The acquisition had been announced on 16 September 2008, a day after Lehman entered bankruptcy protection and triggered panic in the financial markets.
As Barclays’ full year profits soared 92 percent to £11.6 billion – boosted by the £6 billion sale of its Barclays Global Investors fund management business – it drew attention to the “very strong year” at Barclays Capital, where profits of £2.46 billion were turned in.
The Lehman integration brought a “transformation in the scale and service offering in the US” arm of Barclays Capital, the bank said. It helped the share trading business of Barclays Capital grow 147 percent worldwide, to £2.8 billion worth of revenue.
Nevertheless, costs of integration and running the new operation contributed to a 75 percent increase in Barclays Capital’s operating expenditure, which hit £6.6 billion. Barclays took on 7,000 employees from the company.
Lehman Brothers, whose European operations are now owned by Japanese bank Nomura, invested heavily in technology. In 2007, its IT costs rose 18 percent year-on-year to reach $1.1 billion (£732 million), reflecting increased expense from the continued expansion of its investment management platforms.

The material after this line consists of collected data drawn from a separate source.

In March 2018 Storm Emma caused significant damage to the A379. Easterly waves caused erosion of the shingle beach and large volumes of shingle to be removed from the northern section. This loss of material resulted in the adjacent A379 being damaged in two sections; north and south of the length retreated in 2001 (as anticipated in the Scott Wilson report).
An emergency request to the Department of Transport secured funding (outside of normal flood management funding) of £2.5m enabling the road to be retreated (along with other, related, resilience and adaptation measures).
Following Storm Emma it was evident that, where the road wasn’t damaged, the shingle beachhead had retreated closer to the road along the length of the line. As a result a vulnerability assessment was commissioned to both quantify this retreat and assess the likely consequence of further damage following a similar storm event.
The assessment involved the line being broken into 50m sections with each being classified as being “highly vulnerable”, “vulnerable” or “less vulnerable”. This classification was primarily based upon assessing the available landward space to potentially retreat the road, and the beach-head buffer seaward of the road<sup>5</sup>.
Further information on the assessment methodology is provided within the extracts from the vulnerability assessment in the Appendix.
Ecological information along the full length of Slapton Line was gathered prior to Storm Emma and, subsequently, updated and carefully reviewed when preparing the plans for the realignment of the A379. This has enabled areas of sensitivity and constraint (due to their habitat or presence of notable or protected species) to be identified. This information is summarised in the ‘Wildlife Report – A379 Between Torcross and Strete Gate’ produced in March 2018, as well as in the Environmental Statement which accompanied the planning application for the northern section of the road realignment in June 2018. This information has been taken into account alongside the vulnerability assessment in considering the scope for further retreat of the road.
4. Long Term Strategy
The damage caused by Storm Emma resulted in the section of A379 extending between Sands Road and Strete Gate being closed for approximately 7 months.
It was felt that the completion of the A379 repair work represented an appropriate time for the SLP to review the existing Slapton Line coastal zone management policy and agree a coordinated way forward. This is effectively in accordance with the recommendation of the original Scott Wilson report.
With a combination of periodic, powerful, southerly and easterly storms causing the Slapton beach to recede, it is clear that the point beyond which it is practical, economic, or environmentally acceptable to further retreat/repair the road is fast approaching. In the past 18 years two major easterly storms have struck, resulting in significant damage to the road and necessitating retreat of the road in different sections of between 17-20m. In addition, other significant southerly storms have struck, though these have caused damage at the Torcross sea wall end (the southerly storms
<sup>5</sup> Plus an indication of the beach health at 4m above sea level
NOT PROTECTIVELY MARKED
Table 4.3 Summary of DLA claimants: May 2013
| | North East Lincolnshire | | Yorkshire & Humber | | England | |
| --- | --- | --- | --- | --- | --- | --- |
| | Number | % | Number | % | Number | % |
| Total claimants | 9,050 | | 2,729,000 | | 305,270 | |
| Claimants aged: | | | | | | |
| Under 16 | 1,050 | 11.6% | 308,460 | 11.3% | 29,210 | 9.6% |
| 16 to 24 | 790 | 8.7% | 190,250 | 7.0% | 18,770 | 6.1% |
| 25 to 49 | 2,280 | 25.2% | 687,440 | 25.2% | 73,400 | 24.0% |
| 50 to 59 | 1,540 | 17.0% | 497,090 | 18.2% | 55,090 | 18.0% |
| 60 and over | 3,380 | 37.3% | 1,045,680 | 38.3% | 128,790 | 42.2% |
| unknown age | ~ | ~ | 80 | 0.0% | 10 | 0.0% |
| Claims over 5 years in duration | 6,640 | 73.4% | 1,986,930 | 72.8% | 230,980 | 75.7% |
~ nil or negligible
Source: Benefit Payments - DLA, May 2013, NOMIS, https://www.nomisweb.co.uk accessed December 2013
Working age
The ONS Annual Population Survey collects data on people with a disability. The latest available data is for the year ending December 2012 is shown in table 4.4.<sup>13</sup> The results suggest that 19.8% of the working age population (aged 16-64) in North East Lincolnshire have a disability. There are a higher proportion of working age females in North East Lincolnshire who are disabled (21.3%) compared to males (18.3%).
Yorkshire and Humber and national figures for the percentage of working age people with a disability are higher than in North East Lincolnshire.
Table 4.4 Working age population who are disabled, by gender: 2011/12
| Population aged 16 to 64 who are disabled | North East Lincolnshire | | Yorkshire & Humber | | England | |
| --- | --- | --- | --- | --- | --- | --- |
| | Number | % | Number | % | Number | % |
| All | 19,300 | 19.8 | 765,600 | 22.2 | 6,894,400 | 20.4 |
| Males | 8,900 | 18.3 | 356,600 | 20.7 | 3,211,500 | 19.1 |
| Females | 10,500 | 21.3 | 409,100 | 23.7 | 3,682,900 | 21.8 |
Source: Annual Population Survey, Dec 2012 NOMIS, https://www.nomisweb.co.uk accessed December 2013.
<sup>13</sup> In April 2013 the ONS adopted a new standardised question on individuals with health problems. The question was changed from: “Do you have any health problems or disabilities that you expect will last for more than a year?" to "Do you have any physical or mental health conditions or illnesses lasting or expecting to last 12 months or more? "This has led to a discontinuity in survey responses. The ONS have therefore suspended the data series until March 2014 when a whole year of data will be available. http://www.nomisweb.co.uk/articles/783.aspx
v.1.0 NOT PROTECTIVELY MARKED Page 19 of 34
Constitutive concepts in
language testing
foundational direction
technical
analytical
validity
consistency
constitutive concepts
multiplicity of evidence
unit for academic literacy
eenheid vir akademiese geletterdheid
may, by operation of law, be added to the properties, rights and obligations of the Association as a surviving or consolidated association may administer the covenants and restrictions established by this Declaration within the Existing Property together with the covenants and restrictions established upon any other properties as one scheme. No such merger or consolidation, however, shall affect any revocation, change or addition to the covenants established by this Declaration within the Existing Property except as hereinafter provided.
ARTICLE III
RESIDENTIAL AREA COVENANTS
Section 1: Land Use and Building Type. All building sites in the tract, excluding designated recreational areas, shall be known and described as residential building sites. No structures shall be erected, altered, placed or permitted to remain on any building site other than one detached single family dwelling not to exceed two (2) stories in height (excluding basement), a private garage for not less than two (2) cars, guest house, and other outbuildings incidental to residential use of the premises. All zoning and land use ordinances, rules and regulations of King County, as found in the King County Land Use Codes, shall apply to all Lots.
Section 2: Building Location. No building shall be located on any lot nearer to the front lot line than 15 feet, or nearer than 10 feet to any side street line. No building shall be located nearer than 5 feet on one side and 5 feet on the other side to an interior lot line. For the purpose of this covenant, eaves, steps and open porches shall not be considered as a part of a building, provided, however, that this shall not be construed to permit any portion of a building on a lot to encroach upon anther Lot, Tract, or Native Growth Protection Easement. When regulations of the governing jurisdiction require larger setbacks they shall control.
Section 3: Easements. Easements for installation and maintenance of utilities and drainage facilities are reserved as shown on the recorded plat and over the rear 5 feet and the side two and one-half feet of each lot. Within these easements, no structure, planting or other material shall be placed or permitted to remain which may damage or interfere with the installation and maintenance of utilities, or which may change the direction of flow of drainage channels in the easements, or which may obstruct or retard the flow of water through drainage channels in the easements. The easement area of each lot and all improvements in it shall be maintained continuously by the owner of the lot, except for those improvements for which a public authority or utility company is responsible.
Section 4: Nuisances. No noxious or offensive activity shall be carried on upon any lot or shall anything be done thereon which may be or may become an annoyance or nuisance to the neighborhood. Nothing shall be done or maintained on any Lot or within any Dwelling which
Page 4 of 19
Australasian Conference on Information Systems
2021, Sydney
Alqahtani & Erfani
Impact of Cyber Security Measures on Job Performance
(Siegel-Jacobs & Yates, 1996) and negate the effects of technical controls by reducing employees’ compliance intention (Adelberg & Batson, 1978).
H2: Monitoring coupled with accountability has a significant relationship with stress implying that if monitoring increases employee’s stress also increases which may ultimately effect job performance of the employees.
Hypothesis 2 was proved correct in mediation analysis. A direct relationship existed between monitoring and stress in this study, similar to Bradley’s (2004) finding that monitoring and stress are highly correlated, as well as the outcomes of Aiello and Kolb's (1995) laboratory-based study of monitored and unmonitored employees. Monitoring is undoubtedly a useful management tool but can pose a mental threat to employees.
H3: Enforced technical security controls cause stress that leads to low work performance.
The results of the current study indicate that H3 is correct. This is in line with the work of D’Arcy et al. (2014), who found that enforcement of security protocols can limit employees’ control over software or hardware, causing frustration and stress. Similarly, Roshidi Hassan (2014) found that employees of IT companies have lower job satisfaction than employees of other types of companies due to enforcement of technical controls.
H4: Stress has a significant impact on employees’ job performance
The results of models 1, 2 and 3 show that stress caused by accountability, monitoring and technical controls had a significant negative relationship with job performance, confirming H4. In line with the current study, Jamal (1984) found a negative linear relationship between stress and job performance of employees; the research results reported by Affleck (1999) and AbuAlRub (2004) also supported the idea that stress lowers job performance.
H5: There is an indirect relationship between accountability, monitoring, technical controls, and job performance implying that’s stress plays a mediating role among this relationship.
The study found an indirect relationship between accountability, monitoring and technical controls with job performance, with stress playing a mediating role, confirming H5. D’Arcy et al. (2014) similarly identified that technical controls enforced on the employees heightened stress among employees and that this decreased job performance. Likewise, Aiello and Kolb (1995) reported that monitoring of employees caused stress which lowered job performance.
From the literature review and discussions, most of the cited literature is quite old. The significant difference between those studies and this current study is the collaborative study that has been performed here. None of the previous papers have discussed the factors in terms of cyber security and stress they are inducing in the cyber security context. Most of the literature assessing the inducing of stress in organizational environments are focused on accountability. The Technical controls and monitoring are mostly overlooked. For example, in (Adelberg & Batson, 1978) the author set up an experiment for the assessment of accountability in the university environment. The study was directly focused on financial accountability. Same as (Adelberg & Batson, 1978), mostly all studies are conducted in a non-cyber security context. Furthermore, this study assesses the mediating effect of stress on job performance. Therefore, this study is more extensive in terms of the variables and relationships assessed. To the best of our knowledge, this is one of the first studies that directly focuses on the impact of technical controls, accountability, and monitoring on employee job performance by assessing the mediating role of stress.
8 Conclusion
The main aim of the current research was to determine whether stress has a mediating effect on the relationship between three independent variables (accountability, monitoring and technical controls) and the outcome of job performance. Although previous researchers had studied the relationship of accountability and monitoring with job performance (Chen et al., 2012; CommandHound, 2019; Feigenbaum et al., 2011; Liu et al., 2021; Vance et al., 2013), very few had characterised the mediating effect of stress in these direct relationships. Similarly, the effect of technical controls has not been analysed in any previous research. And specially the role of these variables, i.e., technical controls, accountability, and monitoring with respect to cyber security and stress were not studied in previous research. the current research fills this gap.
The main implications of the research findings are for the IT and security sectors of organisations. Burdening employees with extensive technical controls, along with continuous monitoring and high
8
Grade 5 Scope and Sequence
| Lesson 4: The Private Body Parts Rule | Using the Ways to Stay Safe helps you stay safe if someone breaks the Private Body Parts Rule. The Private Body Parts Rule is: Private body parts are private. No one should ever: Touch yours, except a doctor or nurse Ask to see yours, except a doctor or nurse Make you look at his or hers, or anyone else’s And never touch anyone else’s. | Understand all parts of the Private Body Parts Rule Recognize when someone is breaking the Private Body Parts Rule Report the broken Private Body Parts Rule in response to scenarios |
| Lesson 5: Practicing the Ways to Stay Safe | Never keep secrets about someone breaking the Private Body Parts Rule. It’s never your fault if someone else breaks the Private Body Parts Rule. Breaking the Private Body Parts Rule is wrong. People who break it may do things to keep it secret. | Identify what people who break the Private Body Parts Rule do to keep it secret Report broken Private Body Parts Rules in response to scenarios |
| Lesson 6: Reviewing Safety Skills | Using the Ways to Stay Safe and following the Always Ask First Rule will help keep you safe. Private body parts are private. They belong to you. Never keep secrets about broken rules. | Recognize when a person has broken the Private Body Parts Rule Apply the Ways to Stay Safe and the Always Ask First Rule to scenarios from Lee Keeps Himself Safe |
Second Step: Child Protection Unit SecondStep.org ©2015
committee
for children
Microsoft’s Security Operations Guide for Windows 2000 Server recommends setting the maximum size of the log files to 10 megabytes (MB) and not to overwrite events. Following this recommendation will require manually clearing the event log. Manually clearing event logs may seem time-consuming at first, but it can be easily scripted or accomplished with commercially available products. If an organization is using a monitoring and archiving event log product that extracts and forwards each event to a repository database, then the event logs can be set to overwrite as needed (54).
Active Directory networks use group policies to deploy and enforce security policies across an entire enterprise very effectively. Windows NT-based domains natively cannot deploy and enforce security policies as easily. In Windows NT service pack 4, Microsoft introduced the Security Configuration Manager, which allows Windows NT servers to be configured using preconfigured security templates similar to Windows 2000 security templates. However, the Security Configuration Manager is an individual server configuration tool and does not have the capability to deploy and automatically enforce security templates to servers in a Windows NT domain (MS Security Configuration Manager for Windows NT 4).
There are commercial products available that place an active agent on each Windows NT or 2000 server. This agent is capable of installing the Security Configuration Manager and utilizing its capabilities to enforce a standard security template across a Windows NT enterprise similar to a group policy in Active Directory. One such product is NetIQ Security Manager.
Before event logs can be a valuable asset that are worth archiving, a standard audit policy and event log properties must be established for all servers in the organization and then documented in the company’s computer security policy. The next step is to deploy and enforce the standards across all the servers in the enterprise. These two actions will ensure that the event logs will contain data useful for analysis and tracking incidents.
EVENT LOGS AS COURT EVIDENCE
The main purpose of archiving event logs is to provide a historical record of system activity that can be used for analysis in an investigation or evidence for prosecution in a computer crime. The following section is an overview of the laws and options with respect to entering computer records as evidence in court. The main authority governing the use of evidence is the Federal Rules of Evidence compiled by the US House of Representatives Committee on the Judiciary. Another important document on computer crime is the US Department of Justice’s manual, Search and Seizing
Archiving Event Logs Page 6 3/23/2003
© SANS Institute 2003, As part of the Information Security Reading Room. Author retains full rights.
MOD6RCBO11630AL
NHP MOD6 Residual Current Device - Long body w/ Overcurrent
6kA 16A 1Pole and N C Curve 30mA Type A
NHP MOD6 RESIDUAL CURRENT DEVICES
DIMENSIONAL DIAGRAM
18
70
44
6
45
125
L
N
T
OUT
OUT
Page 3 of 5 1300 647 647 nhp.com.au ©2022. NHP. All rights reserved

It had also been heavily involved in a number of technology-related projects in the City of London. These included its joint venture with the London Stock Exchange, a dark pool platform called Baikal.
In other Barclays news, the bank last month decided not to renew a £400 million, six-year application development deal with supplier Accenture, for "commercial reasons". It also ended a desktop services contract with Getronics. It declined to give details.
The bank has been extensively cutting IT staff. Last May it emerged Barclays would cut 700 IT staff by the end of the year, reportedly offshoring work to Singapore, Hungary and India.